Parashat Emor commences with a pronouncement that the Kohanim (Priests) are not to allow themselves to become tamei (ritually impure) through contact with a corpse. In ancient times, this was a pretty common type of impurity. However, the priests are specifically warned against coming into contact with a corpse under any circumstances.
There is, however, one important exception: priests can and, in fact, are obligated to, tend to their immediate blood relatives when they have died: parents, children and siblings (spouses were added to this list by the later sages). While tending to the dead is an important obligation for everyone, it does render one impure, and therefore unable to participate in the ritual life of the community. This may not be a huge issue for most Israelites, especially when confronted with the passing of a loved one. But for a priest this is very serious; this means they are not able to fulfill their primary role as the facilitators of worship.
One of my favorite modern commentators, the late Rabbi Pinchas Peli, reminds us that back in Egypt, death was big business. All of life in ancient Egypt, especially for the aristocracy, revolved around building one’s “house of eternity.” This house of eternity referred to both one’s legacy in this world and one’s place in the world to come. For many Egyptian and other pagan priests, the preparation of tombs and the rituals of the dead were their main preoccupation. Egyptian priests focused much more on the dead than the living.
But not so for the Israelite priest. The Kohen’s duty was to serve the living — to serve as a teacher and model of holiness for the people. By prohibiting a priest from coming into contact with the dead – preventing him from becoming impure – he is preserved to be able to fulfill his priestly responsibilities to the living.

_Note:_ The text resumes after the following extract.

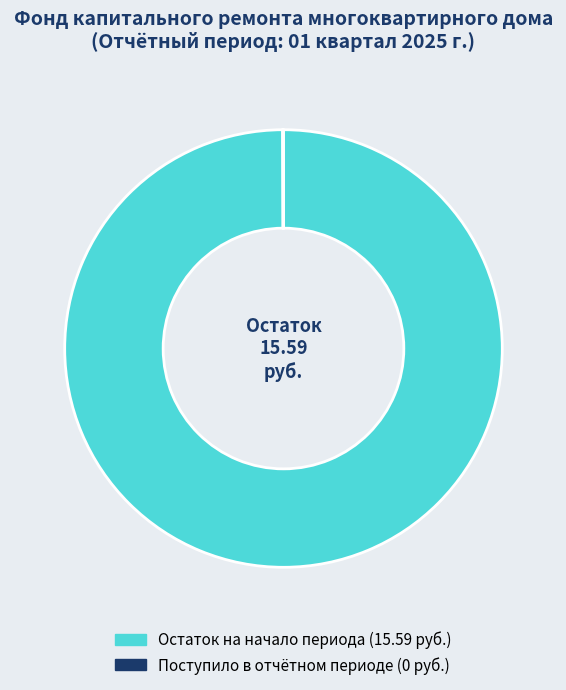

Does any single category account for the majority?

Yes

“Impurity” is not transmitted from the corpse. The Torah is not telling us that there is anything intrinsically dirty or evil about a dead person. Death is, so to speak, a part of life. To emphasize this point, the exemption is stated to allow the Kohen to take care of the preparation and burial of those closest to him. This is the obligation of every Jew and no one, even a Kohen, is precluded.
This mitzvah, the obligation of Livayat ha-met, the accompanying of the dead to their final burial place, is considered one of the most important of all the mitzvot. Why? Because it is considered to be the only truly selfless act. Helping to prepare another for burial is the only “favor” you can do for another without any expectation or possibility of the favor being returned. Helping another in their transition from this world to the next is the supreme human act of compassion. Death will happen to us all, yet no one truly understands how this transition takes place. We can only speculate, and try our best to help ease the process.
So important is this act that no one, including the high priest, can shirk this responsibility toward close relatives, or even towards the lonely or poor who have no one else to bury them.
It is not death that defiles the priest and renders him incapable of tending to his duties. Rather, it is the shifting of the focus of his duties from the living to the dead that distracts the priest from his obligation to the holiness of life.
We respect and mourn our dead, but Judaism is primarily about life. As it says in the Psalms, “The dead cannot praise the Eternal” (Psalm 115:17). Death is, indeed, a part of life. It is because of this respect for life that taking care of our dead is considered such an important duty. We don’t abdicate the responsibility to priests or professional undertakers. We take care of it ourselves. This principle is why the Chevra Kadisha (literally “holy fellowship” — the traditional Jewish burial society) exists, to help us meet this need. We bring holiness into our lives through our respect for life. Even after death, we continue to honor the relationships of our life.